▸ **What this task involves**
Show the lines below where "CROSS" occurs.

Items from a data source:

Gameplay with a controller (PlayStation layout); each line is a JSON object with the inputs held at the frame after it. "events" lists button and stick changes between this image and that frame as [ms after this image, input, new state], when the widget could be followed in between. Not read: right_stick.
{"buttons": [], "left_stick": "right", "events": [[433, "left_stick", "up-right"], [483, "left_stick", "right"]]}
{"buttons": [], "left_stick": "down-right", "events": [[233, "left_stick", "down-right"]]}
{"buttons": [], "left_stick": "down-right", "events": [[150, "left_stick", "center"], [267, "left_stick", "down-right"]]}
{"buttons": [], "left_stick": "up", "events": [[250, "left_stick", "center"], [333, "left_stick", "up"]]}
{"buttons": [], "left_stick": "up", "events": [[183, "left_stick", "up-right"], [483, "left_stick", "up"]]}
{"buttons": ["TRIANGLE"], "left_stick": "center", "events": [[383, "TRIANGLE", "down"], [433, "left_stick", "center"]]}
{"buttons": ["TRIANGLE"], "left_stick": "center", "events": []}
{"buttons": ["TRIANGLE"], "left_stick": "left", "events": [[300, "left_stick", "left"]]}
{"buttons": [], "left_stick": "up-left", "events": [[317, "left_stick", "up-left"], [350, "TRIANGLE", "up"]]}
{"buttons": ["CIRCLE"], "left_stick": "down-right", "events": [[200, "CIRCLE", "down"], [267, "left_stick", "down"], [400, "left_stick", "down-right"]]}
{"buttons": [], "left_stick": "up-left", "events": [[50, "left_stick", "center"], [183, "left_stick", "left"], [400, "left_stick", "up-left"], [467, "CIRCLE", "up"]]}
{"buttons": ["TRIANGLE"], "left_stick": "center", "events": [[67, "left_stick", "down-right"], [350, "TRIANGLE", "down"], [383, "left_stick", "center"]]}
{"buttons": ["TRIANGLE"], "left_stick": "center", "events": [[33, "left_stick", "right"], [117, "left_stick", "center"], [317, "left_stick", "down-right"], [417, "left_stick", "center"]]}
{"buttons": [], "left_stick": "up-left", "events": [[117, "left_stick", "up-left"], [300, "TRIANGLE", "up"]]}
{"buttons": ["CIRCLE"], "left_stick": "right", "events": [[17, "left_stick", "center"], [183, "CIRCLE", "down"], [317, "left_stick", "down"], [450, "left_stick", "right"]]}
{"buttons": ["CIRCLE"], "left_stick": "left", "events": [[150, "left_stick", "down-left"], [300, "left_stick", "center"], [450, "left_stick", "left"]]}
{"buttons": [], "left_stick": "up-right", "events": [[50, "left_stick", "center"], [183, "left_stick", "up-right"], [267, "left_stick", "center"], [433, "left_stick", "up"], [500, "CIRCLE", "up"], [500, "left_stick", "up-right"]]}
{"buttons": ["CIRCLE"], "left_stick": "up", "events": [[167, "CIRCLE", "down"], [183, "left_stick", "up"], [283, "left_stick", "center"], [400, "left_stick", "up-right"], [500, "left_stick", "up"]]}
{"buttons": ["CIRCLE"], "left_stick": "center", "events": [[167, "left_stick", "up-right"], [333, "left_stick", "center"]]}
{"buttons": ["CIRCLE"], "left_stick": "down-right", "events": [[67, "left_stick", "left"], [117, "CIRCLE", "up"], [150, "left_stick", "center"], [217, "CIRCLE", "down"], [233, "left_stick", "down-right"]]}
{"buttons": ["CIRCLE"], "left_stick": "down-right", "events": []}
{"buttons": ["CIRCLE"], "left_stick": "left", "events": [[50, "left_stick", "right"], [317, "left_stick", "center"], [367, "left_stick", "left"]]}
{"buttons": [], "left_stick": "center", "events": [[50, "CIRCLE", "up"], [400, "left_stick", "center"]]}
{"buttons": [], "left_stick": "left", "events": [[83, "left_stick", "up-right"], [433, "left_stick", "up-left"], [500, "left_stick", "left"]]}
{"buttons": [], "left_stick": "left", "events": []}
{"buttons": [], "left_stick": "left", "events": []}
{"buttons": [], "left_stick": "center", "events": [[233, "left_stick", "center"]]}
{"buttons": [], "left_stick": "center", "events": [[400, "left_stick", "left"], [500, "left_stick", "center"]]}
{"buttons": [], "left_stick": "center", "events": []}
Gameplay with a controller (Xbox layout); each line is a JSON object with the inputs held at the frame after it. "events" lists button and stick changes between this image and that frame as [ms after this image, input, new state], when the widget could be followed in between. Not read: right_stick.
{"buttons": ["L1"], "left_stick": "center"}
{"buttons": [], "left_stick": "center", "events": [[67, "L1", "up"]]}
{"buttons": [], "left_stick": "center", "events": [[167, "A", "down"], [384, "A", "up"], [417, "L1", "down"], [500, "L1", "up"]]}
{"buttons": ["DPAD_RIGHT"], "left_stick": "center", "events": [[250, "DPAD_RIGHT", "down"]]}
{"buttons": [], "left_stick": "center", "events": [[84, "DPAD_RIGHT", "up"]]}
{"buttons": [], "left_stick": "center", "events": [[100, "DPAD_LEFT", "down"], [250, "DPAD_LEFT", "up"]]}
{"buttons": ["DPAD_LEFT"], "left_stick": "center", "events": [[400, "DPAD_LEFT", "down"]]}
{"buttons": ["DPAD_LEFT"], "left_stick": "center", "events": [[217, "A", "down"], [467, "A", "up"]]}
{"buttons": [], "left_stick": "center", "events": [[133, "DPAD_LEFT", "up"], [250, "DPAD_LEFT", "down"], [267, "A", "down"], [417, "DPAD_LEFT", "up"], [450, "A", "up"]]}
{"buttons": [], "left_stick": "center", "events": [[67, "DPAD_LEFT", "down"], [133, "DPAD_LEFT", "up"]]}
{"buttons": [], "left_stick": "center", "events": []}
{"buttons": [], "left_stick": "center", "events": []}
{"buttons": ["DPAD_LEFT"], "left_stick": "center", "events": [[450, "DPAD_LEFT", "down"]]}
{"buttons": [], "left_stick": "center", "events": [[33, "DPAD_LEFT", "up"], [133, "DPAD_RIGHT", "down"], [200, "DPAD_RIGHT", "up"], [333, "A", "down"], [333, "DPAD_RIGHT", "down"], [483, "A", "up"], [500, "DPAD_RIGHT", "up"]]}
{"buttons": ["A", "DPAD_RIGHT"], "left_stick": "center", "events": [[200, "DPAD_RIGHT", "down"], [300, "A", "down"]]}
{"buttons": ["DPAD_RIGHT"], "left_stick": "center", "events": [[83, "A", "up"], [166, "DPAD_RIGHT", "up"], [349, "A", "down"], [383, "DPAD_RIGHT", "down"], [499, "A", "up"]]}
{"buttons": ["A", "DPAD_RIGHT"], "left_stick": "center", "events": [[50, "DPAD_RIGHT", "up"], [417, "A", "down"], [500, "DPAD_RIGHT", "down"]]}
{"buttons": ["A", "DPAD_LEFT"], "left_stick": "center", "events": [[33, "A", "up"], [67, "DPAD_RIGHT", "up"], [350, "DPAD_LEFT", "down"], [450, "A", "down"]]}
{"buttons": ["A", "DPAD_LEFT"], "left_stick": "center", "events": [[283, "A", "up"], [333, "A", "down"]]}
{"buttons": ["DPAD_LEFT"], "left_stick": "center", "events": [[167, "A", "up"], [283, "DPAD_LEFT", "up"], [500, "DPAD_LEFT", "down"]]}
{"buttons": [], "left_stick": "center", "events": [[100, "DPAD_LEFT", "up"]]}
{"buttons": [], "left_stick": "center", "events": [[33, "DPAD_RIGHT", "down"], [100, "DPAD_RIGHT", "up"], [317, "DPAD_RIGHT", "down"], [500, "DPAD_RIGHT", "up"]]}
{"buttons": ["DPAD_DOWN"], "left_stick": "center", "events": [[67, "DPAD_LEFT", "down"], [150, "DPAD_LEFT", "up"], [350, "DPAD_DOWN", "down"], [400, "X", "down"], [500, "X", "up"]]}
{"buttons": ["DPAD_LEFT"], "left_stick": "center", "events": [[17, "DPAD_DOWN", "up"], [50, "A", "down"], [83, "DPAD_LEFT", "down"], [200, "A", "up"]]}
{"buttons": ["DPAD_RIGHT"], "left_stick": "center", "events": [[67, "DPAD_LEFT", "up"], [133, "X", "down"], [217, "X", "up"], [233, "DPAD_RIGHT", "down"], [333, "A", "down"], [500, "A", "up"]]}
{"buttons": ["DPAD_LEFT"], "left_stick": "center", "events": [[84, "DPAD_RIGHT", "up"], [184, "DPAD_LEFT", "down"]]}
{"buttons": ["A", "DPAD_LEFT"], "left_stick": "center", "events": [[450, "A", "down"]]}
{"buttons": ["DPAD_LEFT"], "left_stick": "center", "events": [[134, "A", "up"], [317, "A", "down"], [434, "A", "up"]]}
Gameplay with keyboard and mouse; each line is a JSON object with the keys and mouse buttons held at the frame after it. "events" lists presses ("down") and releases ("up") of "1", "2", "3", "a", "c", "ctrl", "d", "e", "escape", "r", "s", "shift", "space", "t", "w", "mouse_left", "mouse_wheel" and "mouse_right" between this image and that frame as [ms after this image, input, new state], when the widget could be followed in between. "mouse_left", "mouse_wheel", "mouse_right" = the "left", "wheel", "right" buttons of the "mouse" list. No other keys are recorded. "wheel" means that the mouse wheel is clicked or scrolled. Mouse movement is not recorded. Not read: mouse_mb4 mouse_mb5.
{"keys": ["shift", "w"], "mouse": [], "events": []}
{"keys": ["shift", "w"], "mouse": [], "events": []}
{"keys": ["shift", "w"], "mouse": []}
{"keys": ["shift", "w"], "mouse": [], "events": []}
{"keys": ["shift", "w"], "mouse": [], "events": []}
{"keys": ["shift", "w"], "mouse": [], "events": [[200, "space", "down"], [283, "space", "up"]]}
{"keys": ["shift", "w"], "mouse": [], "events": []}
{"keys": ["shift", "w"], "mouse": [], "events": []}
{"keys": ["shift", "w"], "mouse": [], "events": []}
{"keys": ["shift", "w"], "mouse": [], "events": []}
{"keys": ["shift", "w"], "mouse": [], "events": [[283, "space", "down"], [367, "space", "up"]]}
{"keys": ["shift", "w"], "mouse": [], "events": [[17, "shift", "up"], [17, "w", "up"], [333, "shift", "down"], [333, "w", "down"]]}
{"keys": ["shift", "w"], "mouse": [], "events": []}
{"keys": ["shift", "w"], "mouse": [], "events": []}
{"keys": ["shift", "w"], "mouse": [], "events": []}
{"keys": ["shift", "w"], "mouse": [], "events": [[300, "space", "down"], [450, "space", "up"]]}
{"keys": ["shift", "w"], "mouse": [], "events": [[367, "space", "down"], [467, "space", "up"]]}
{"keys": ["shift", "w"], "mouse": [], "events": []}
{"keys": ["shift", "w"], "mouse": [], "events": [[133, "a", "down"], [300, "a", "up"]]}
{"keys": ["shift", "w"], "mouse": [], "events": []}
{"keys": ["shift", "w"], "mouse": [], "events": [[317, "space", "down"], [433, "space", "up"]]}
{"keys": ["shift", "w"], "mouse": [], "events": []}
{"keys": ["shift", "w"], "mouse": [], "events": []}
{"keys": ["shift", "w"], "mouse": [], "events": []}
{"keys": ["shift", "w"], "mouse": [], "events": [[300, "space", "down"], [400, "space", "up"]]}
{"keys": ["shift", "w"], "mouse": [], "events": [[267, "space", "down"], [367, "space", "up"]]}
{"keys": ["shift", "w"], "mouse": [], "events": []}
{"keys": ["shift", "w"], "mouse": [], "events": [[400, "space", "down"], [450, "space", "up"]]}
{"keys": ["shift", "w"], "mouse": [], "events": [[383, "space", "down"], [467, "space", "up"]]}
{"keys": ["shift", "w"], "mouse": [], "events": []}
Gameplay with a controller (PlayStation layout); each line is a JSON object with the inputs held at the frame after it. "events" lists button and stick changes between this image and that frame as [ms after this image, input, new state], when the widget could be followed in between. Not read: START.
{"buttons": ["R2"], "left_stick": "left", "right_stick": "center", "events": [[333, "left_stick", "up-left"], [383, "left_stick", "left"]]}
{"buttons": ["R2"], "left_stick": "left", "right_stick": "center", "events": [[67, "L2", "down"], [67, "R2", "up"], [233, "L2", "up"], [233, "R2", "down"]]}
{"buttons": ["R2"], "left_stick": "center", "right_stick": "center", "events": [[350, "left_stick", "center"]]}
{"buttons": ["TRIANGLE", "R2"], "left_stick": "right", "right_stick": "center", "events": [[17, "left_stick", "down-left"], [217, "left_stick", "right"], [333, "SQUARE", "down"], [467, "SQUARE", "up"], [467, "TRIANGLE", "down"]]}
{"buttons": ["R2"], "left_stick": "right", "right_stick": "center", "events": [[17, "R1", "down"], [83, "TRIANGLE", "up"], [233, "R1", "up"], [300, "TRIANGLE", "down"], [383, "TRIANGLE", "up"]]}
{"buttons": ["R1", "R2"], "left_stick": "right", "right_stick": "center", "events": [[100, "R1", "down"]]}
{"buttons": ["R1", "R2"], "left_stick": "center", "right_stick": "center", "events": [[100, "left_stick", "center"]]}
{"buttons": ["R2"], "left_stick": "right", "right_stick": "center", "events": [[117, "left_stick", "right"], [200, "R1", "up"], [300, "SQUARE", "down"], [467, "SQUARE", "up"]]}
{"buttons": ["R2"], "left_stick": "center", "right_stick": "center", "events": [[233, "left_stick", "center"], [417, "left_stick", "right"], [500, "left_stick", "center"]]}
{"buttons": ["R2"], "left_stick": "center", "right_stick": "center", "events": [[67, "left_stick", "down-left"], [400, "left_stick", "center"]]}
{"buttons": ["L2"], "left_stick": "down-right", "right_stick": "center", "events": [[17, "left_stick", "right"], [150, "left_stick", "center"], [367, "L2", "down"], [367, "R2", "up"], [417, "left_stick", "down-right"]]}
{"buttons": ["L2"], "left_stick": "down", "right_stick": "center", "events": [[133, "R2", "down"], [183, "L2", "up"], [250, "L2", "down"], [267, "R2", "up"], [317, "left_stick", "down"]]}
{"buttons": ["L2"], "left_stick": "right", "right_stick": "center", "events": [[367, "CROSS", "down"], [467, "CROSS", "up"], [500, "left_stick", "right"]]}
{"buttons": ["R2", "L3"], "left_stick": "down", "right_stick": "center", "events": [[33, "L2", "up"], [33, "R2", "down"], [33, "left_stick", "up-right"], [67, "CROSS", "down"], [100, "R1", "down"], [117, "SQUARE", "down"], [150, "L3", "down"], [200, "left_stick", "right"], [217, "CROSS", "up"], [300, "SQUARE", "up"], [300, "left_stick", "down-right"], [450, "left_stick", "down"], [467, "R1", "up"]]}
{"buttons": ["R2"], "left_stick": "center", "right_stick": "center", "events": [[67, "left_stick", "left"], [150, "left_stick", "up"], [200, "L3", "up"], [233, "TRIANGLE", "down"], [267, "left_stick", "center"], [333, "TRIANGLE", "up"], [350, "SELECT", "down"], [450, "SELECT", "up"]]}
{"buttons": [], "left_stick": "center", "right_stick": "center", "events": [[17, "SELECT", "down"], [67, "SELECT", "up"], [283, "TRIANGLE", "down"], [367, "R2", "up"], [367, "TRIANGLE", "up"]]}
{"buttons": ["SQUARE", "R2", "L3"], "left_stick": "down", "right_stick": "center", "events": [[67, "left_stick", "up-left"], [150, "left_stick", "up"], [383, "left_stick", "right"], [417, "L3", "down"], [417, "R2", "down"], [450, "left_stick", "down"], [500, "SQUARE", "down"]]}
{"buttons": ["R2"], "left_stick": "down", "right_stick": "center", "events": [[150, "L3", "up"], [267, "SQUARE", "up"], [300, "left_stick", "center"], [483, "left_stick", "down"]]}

▸ **Your solution**
{"buttons": ["L2"], "left_stick": "right", "right_stick": "center", "events": [[367, "CROSS", "down"], [467, "CROSS", "up"], [500, "left_stick", "right"]]}
{"buttons": ["R2", "L3"], "left_stick": "down", "right_stick": "center", "events": [[33, "L2", "up"], [33, "R2", "down"], [33, "left_stick", "up-right"], [67, "CROSS", "down"], [100, "R1", "down"], [117, "SQUARE", "down"], [150, "L3", "down"], [200, "left_stick", "right"], [217, "CROSS", "up"], [300, "SQUARE", "up"], [300, "left_stick", "down-right"], [450, "left_stick", "down"], [467, "R1", "up"]]}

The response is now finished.